Report how many lines in the items below contain the word "list", giving only the number.

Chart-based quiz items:
[Start of section]
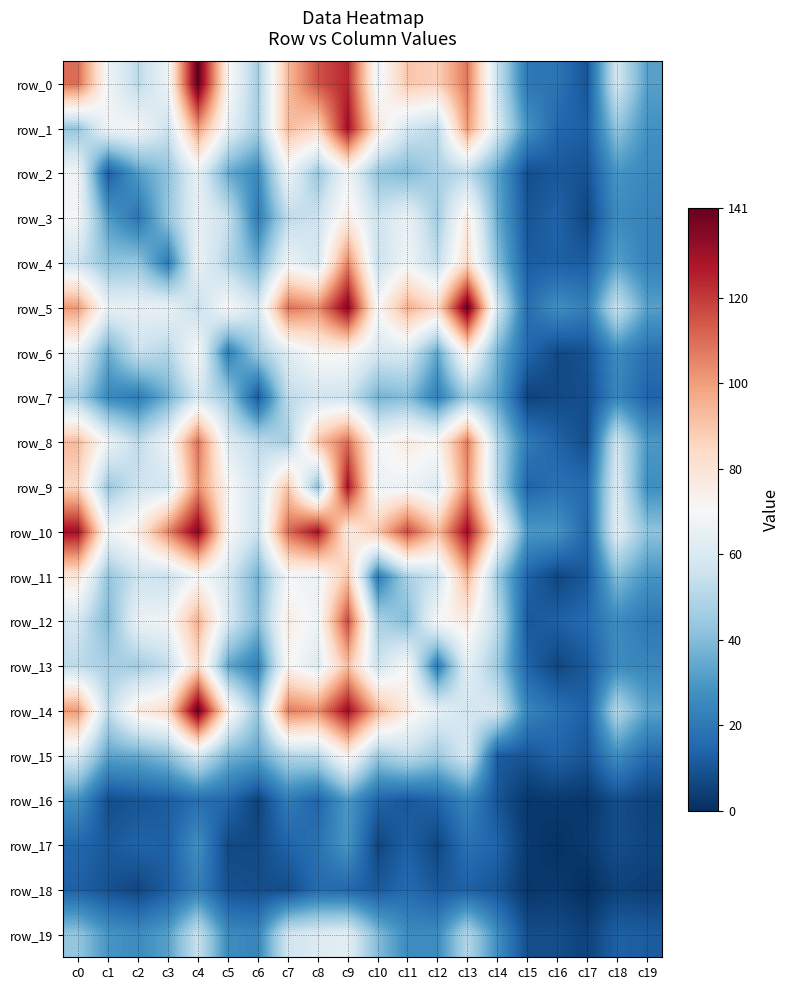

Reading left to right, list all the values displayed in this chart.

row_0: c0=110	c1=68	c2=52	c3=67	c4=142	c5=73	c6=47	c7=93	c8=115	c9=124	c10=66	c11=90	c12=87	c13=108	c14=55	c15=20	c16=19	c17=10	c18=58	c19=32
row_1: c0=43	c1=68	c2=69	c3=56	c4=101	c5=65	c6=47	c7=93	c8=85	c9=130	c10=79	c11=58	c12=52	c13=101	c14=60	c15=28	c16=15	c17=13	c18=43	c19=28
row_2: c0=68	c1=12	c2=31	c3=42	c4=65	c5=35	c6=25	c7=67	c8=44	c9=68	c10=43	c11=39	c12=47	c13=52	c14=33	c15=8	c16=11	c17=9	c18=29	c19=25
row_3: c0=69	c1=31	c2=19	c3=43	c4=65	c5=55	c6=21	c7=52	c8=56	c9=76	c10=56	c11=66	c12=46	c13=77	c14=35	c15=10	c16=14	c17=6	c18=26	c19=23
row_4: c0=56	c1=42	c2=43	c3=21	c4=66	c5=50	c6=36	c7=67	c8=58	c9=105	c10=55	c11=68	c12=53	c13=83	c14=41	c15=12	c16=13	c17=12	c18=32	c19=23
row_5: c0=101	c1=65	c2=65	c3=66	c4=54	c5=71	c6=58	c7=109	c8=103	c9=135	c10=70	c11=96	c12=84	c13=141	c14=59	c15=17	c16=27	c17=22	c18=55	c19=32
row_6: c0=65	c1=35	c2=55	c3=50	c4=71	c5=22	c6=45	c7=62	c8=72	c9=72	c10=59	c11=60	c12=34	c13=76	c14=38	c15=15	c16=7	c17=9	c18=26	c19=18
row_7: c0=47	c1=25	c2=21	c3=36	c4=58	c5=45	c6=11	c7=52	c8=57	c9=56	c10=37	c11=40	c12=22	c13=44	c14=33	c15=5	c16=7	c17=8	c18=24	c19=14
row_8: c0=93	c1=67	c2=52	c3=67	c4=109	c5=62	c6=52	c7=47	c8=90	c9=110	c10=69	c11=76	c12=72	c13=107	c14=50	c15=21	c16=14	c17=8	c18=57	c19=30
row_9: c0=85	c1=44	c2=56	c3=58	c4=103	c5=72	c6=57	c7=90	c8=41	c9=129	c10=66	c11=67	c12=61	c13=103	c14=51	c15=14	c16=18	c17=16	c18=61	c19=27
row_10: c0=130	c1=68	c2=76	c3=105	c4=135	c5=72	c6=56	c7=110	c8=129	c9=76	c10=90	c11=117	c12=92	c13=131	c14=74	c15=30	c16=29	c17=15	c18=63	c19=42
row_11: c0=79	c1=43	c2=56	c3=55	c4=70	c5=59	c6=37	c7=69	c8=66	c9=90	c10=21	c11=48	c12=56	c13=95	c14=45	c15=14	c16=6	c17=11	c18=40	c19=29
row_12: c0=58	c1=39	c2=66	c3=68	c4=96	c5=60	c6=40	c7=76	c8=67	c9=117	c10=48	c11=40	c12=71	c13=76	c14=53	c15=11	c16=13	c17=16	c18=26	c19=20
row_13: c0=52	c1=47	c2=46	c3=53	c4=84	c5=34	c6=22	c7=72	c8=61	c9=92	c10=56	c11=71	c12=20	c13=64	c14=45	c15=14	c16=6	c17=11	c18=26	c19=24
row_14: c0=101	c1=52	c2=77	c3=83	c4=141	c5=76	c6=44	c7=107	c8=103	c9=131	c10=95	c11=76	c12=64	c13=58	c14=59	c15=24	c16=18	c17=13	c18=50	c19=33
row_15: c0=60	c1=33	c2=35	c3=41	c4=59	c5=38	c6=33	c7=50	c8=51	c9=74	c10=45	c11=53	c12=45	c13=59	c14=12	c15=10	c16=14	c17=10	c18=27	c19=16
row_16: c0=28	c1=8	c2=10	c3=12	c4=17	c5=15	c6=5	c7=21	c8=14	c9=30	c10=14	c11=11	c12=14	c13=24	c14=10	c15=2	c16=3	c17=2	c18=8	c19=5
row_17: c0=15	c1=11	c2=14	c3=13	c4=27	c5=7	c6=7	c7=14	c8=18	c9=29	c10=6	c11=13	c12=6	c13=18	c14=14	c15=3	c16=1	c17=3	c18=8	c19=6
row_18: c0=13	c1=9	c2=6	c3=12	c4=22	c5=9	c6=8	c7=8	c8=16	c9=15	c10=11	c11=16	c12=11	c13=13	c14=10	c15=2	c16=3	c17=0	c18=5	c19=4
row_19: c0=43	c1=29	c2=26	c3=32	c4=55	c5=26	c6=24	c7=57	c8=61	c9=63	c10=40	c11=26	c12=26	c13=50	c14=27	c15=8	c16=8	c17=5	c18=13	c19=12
[End of section]
* Completed task: 1